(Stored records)
-*-
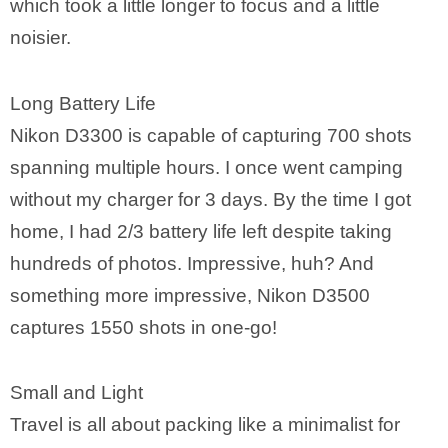
which took a little longer to focus and a little
noisier.
Long Battery Life
Nikon D3300 is capable of capturing 700 shots
spanning multiple hours. I once went camping
without my charger for 3 days. By the time I got
home, I had 2/3 battery life left despite taking
hundreds of photos. Impressive, huh? And
something more impressive, Nikon D3500
captures 1550 shots in one-go!
Small and Light
Travel is all about packing like a minimalist for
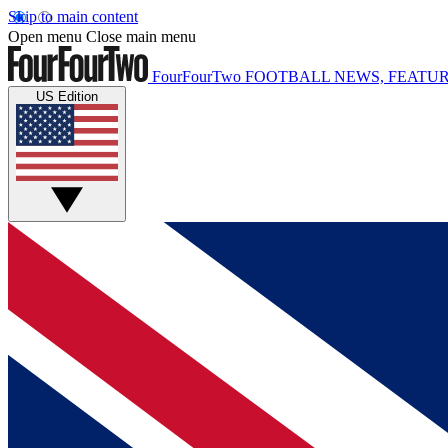
Skip to main content
Open menu
Close main menu
FourFourTwo
FOOTBALL NEWS, FEATUR
US Edition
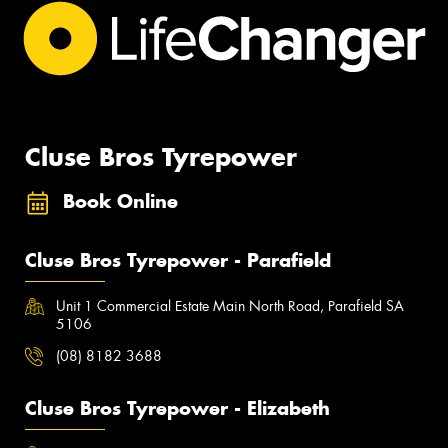
Cluse Bros Tyrepower
Book Online
Cluse Bros Tyrepower - Parafield
Unit 1 Commercial Estate Main North Road, Parafield SA
5106
(08) 8182 3688
Cluse Bros Tyrepower - Elizabeth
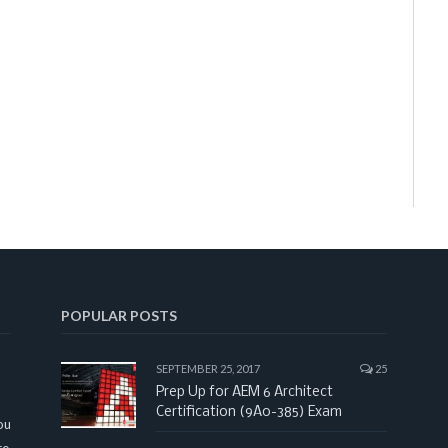
POPULAR POSTS
SEPTEMBER 25, 2017
25
Prep Up for AEM 6 Architect
Certification (9A0-385) Exam
ou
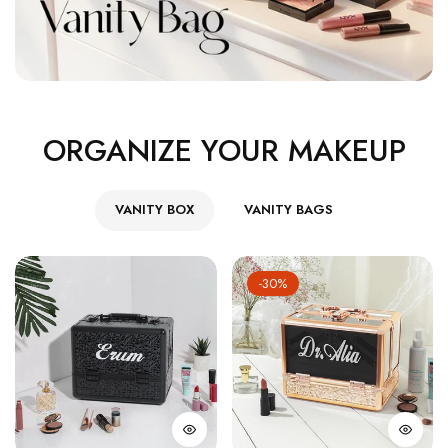
ORGANIZE YOUR MAKEUP
VANITY BOX
VANITY BAGS
-30%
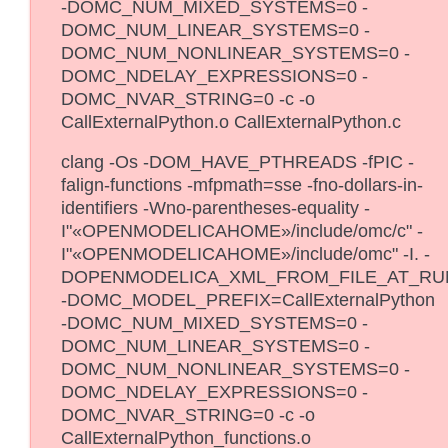
-DOMC_NUM_MIXED_SYSTEMS=0 -
DOMC_NUM_LINEAR_SYSTEMS=0 -
DOMC_NUM_NONLINEAR_SYSTEMS=0 -
DOMC_NDELAY_EXPRESSIONS=0 -
DOMC_NVAR_STRING=0 -c -o
CallExternalPython.o CallExternalPython.c
clang -Os -DOM_HAVE_PTHREADS -fPIC -
falign-functions -mfpmath=sse -fno-dollars-in-
identifiers -Wno-parentheses-equality -
I"«OPENMODELICAHOME»/include/omc/c" -
I"«OPENMODELICAHOME»/include/omc" -I. -
DOPENMODELICA_XML_FROM_FILE_AT_RU
-DOMC_MODEL_PREFIX=CallExternalPython
-DOMC_NUM_MIXED_SYSTEMS=0 -
DOMC_NUM_LINEAR_SYSTEMS=0 -
DOMC_NUM_NONLINEAR_SYSTEMS=0 -
DOMC_NDELAY_EXPRESSIONS=0 -
DOMC_NVAR_STRING=0 -c -o
CallExternalPython_functions.o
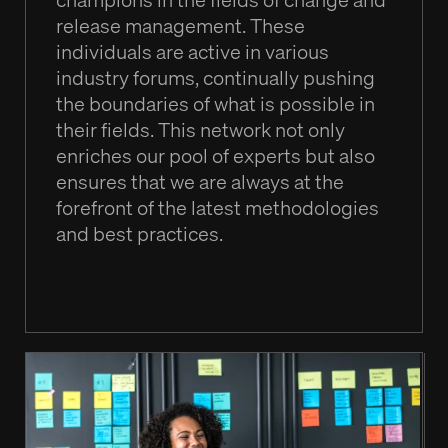
release management. These
individuals are active in various
industry forums, continually pushing
the boundaries of what is possible in
their fields. This network not only
enriches our pool of experts but also
ensures that we are always at the
forefront of the latest methodologies
and best practices.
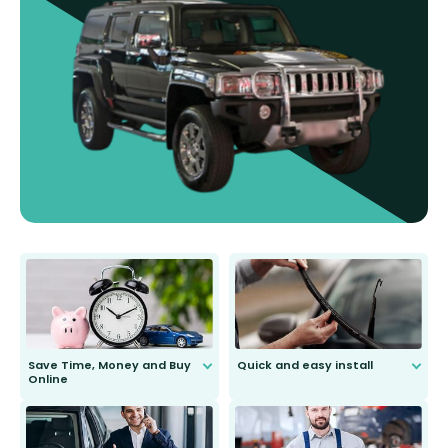
Save Time, Money and Buy
Quick and easy install
Online
Anyone can do it. Our most senior
customer is only 91 years young.
We do all the hard work for you and
send you the right wiper, no
second guessing.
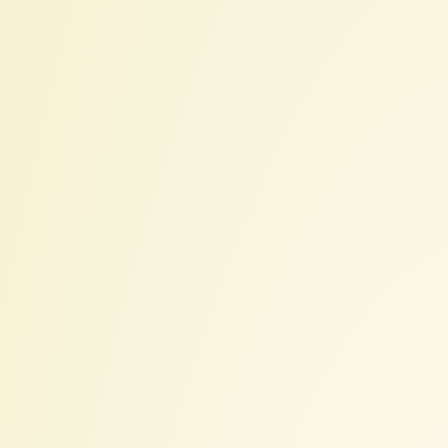
IHPCSS
Mentoring:
Introduction
for
Mentors.
Elsa
Gonsiorowski.
July
19,
2022.
Created:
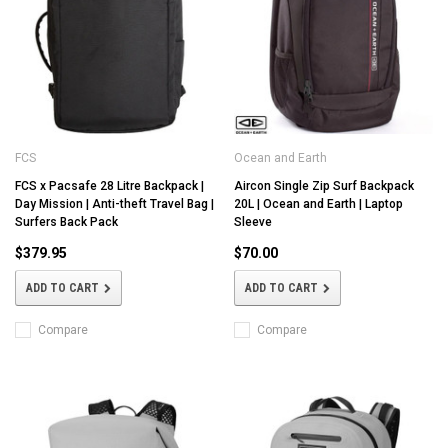
FCS
Ocean and Earth
FCS x Pacsafe 28 Litre Backpack |
Aircon Single Zip Surf Backpack
Day Mission | Anti-theft Travel Bag |
20L | Ocean and Earth | Laptop
Surfers Back Pack
Sleeve
$379.95
$70.00
ADD TO CART
ADD TO CART
Compare
Compare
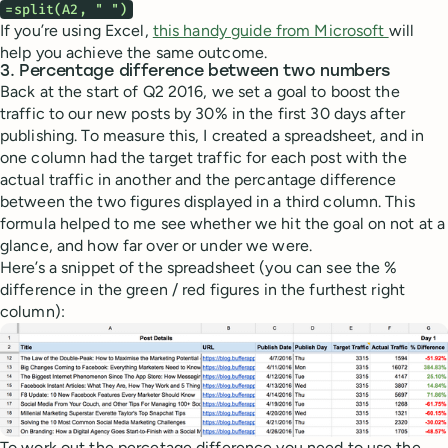
=split(A2, " ")
If you’re using Excel,
this handy guide from Microsoft
will
help you achieve the same outcome.
3. Percentage difference between two numbers
Back at the start of Q2 2016, we set a goal to boost the
traffic to our new posts by 30% in the first 30 days after
publishing. To measure this, I created a spreadsheet, and in
one column had the target traffic for each post with the
actual traffic in another and the percantage difference
between the two figures displayed in a third column. This
formula helped to me see whether we hit the goal on not at a
glance, and how far over or under we were.
Here’s a snippet of the spreadsheet (you can see the %
difference in the green / red figures in the furthest right
column):
To work out the percetage difference you need to use the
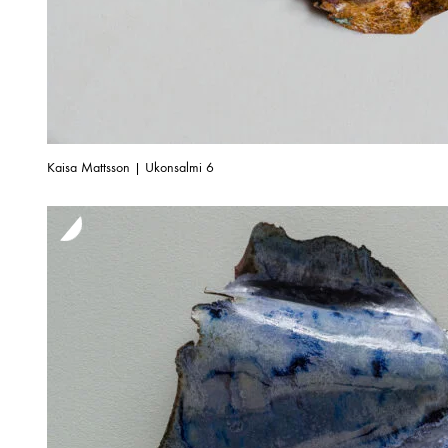
Kaisa Mattsson | Ukonsalmi 6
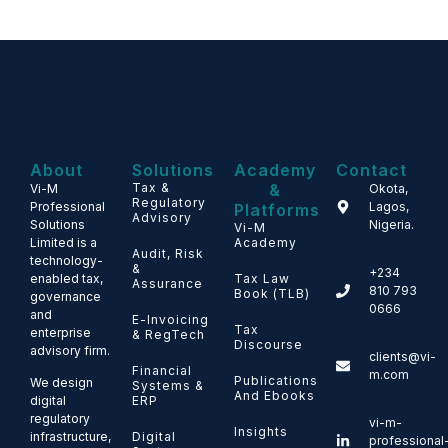
About
Solutions
Academy
Contact
Tax &
&
Vi-M
Okota,
Regulatory
Professional
Lagos,
Platforms
Advisory
Solutions
Nigeria.
Vi-M
Limited is a
Academy
Audit, Risk
technology-
&
+234
enabled tax,
Tax Law
Assurance
810 793
Book (TLB)
governance
0666
and
E-Invoicing
Tax
enterprise
& RegTech
Discourse
advisory firm.
clients@vi-
Financial
m.com
Publications
We design
Systems &
And Ebooks
ERP
digital
regulatory
vi-m-
Insights
Digital
infrastructure,
professional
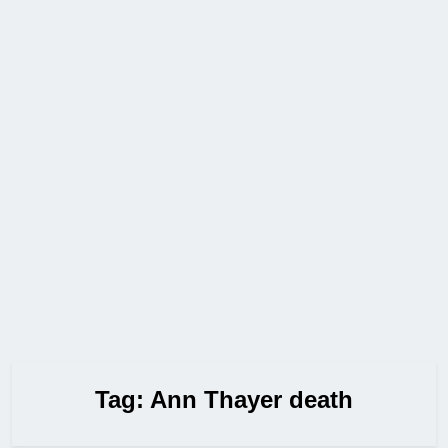
Tag:
Ann Thayer death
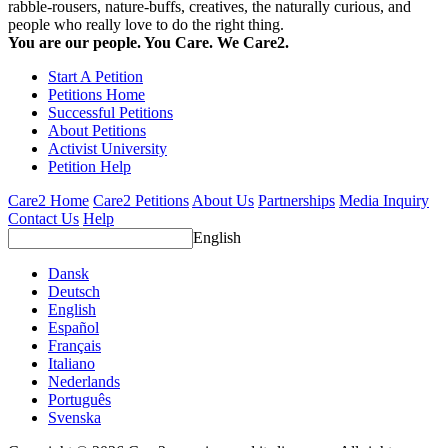
rabble-rousers, nature-buffs, creatives, the naturally curious, and
people who really love to do the right thing.
You are our people. You Care. We Care2.
Start A Petition
Petitions Home
Successful Petitions
About Petitions
Activist University
Petition Help
Care2 Home
Care2 Petitions
About Us
Partnerships
Media Inquiry
Contact Us
Help
English
Dansk
Deutsch
English
Español
Français
Italiano
Nederlands
Português
Svenska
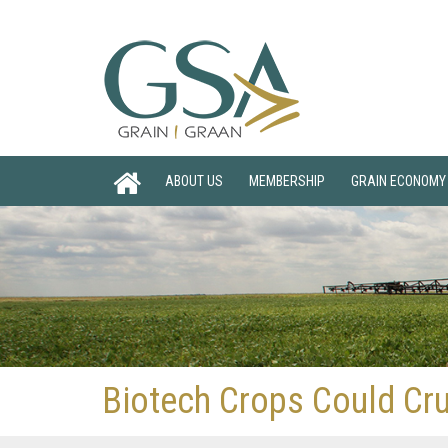
ABOUT US
MEMBERSHIP
GRAIN ECONOMY
Biotech Crops Could Cr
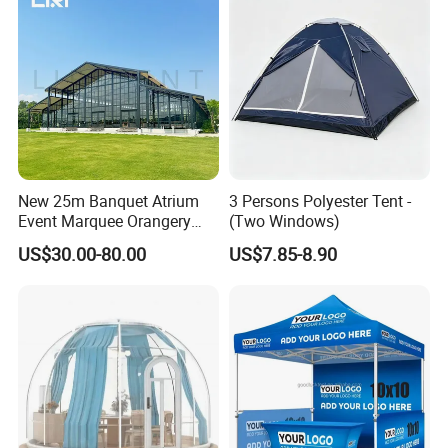
New 25m Banquet Atrium
3 Persons Polyester Tent -
Event Marquee Orangery
(Two Windows)
Wedding Tent for Party
US$30.00-80.00
US$7.85-8.90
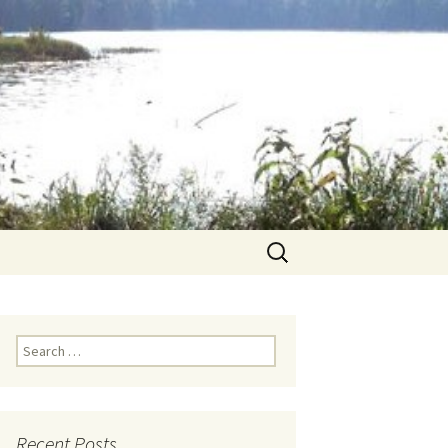
Search
for:
Search for:
Recent Posts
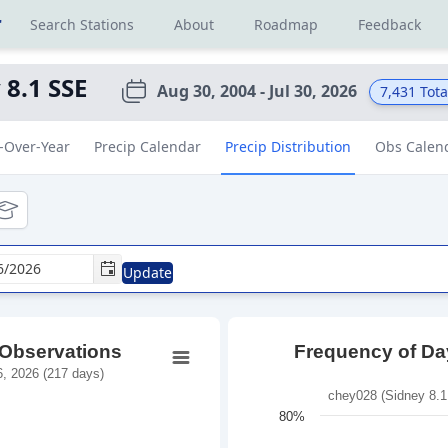
r
Search Stations
About
Roadmap
Feedback
 8.1 SSE
Aug 30, 2004 - Jul 30, 2026
7,431
Tota
-Over-Year
Precip Calendar
Precip Distribution
Obs Calen
tional
ducational
Update
 Observations
Frequency of Day
, 2026 (217 days)
chey028 (Sidney 8.1
80%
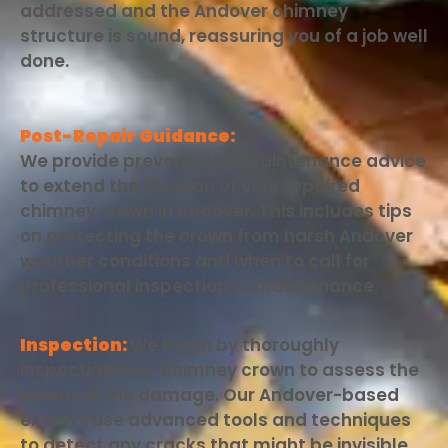
addressed and the Andover chimney
structure is sound, reassuring you of a job well
done.
Post-Repair Guidance:
We provide preventative maintenance advice
to extend the lifespan of your repaired
chimney crown in Andover. This includes tips
on protecting the crown from harsh Andover
weather conditions and when to call for
professional inspection or maintenance.
Inspection:
We begin by thoroughly
inspecting your chimney crown to assess the
extent of the damage. Our Andover-based
experts use advanced tools and techniques
to detect any cracks that might be invisible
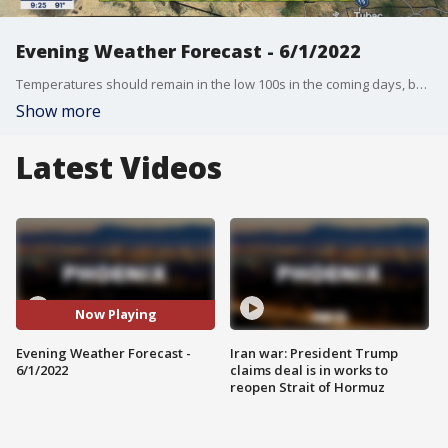
Evening Weather Forecast - 6/1/2022
Temperatures should remain in the low 100s in the coming days, but we are expecting to see a big heatup.
Show more
Latest Videos
Now Playing
Evening Weather Forecast -
Iran war: President Trump
6/1/2022
claims deal is in works to
reopen Strait of Hormuz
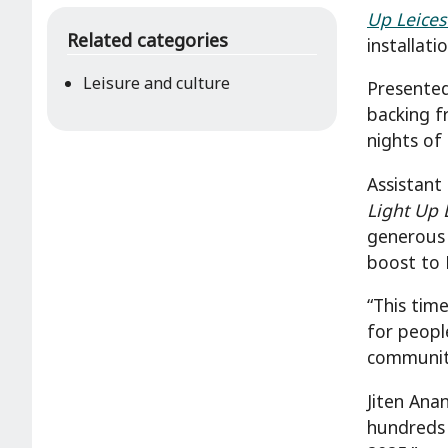
Up Leices
Related categories
installati
Leisure and culture
Presented
backing f
nights of
Assistant
Light Up 
generous 
boost to 
“This tim
for peopl
communitie
Jiten Ana
hundreds 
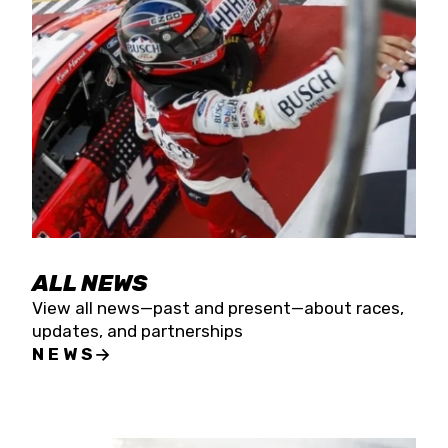
the season concludes at Kevin Harvick’s Kern
Raceway on Saturday, Nov. 15. All events will be
live streamed on FloRacing.
ALL NEWS
View all news—past and present—about races,
updates, and partnerships
NEWS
-*-
Prompt: Find each line in the rows above that contains the word "Forecast" and copy it out. Case counts.

Response below:
Evening Weather Forecast - 6/1/2022
Evening Weather Forecast -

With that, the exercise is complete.